Depakine ist in der Schweiz seit 1972 zugelassen. Schon Ende der 1970er-Jahre wurde in Fachkreisen bekannt, dass es bei Ungeborenen etwa zu Gesichtsdeformationen führt. Nach dem Jahr 2000 zeigte sich, dass Depakine auch die kindliche Entwicklung in Form von psychomotorischen, kognitiven und mentalen Störungen beeinträchtigt.

Kein Verbot trotz Risiken

«Diese Hinweise sind zwar in die Fach- und auch in die Patienteninformationen eingeflossen, aber viel zu wenig deutlich», sagt Pasquier. Das Piktogramm mit dem Warnhinweis für Schwangere stehe erst seit 2017 im Beipackzettel und bis heute gebe es kein Verbot für Depakine während der Schwangerschaft.

Depakine
Legende: Ein solches Piktogramm weist auf die Risiken einer Einnahme während der Schwangerschaft hin. SRF

Daniel Scheidegger ist Präsident der Schweizerischen Akademie für Medizinische Wissenschaften. Für ihn ist klar: Die Kontrolle hat im Fall von Depakine systematisch versagt. Die verschiedenen Akteure hätten sich die Bälle zugeschoben, statt Verantwortung zu übernehmen. Für Betroffene kommt die Reaktion der Behörden zu spät: «Wenn man sieht, wann das in der Literatur bekannt war, hätte früher gewarnt werden müssen.»

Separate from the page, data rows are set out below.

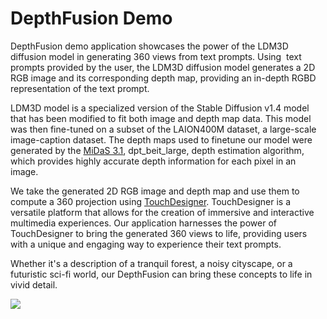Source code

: # DepthFusion Demo

DepthFusion demo application showcases the power of the LDM3D diffusion model in generating 360 views from text prompts. Using  text prompts provided by the user, the LDM3D diffusion model generates a 2D RGB image and its corresponding depth map, providing an in-depth RGBD representation of the text prompt.

LDM3D model is a specialized version of the Stable Diffusion v1.4 model that has been modified to fit both image and depth map data. This model was then fine-tuned on a subset of the LAION400M dataset, a large-scale image-caption dataset. The depth maps used to finetune our model were generated by the [MiDaS 3.1](https://github.com/isl-org/MiDaS), dpt_beit_large, depth estimation algorithm, which provides highly accurate depth information for each pixel in an image.

We take the generated 2D RGB image and depth map and use them to compute a 360 projection using [TouchDesigner](https://derivative.ca). TouchDesigner is a versatile platform that allows for the creation of immersive and interactive multimedia experiences. Our application harnesses the power of TouchDesigner to bring the generated 360 views to life, providing users with a unique and engaging way to experience their text prompts.

Whether it's a description of a tranquil forest, a noisy cityscape, or a futuristic sci-fi world, our DepthFusion can bring these concepts to life in vivid detail.

![](https://github.com/IntelLabs/multimodal_cognitive_ai/blob/main/Demos/DepthFusion/LDM3D_2.gif)
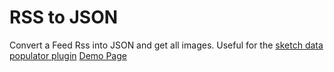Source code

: # RSS to JSON

Convert a Feed Rss into JSON and get all images.
Useful for the  [sketch data populator plugin](https://github.com/preciousforever/sketch-data-populator/)
[Demo Page](www.nemone.it/rss-to-simple-json/)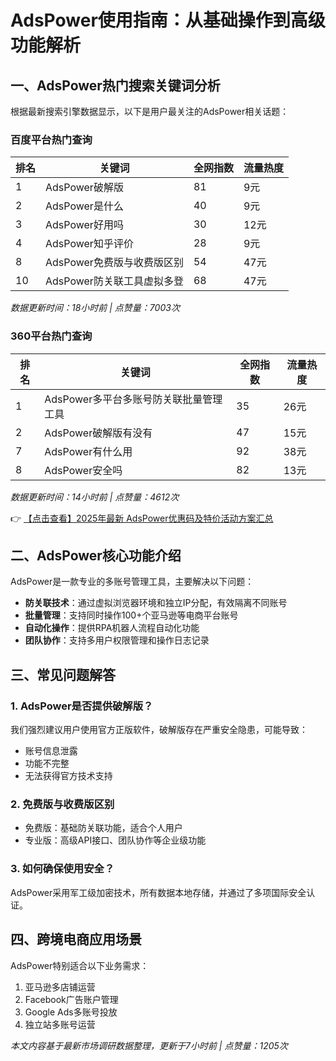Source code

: # AdsPower使用指南：从基础操作到高级功能解析

## 一、AdsPower热门搜索关键词分析

根据最新搜索引擎数据显示，以下是用户最关注的AdsPower相关话题：

### 百度平台热门查询
| 排名 | 关键词                          | 全网指数 | 流量热度 |
|------|---------------------------------|----------|----------|
| 1    | AdsPower破解版                 | 81       | 9元      |
| 2    | AdsPower是什么                 | 40       | 9元      |
| 3    | AdsPower好用吗                 | 30       | 12元     |
| 4    | AdsPower知乎评价               | 28       | 9元      |
| 8    | AdsPower免费版与收费版区别     | 54       | 47元     |
| 10   | AdsPower防关联工具虚拟多登     | 68       | 47元     |

*数据更新时间：18小时前 | 点赞量：7003次*

### 360平台热门查询
| 排名 | 关键词                                  | 全网指数 | 流量热度 |
|------|-----------------------------------------|----------|----------|
| 1    | AdsPower多平台多账号防关联批量管理工具 | 35       | 26元     |
| 2    | AdsPower破解版有没有                   | 47       | 15元     |
| 7    | AdsPower有什么用                       | 92       | 38元     |
| 8    | AdsPower安全吗                         | 82       | 13元     |

*数据更新时间：14小时前 | 点赞量：4612次*

👉 [【点击查看】2025年最新 AdsPower优惠码及特价活动方案汇总](https://bit.ly/adspower_free)

## 二、AdsPower核心功能介绍

AdsPower是一款专业的多账号管理工具，主要解决以下问题：

- **防关联技术**：通过虚拟浏览器环境和独立IP分配，有效隔离不同账号
- **批量管理**：支持同时操作100+个亚马逊等电商平台账号
- **自动化操作**：提供RPA机器人流程自动化功能
- **团队协作**：支持多用户权限管理和操作日志记录

## 三、常见问题解答

### 1. AdsPower是否提供破解版？
我们强烈建议用户使用官方正版软件，破解版存在严重安全隐患，可能导致：
- 账号信息泄露
- 功能不完整
- 无法获得官方技术支持

### 2. 免费版与收费版区别
- 免费版：基础防关联功能，适合个人用户
- 专业版：高级API接口、团队协作等企业级功能

### 3. 如何确保使用安全？
AdsPower采用军工级加密技术，所有数据本地存储，并通过了多项国际安全认证。

## 四、跨境电商应用场景

AdsPower特别适合以下业务需求：
1. 亚马逊多店铺运营
2. Facebook广告账户管理
3. Google Ads多账号投放
4. 独立站多账号运营

*本文内容基于最新市场调研数据整理，更新于7小时前 | 点赞量：1205次*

Scheidegger findet, dass die Aufarbeitung des Skandals nicht in die Hände von Swissmedic gehöre, die Arzneimittelbehörde sei selbst befangen: «Eine neutrale Instanz müsste prüfen, ob alles korrekt lief.» Der Fall könnte die Gesundheitsbehörden also noch weiter beschäftigen.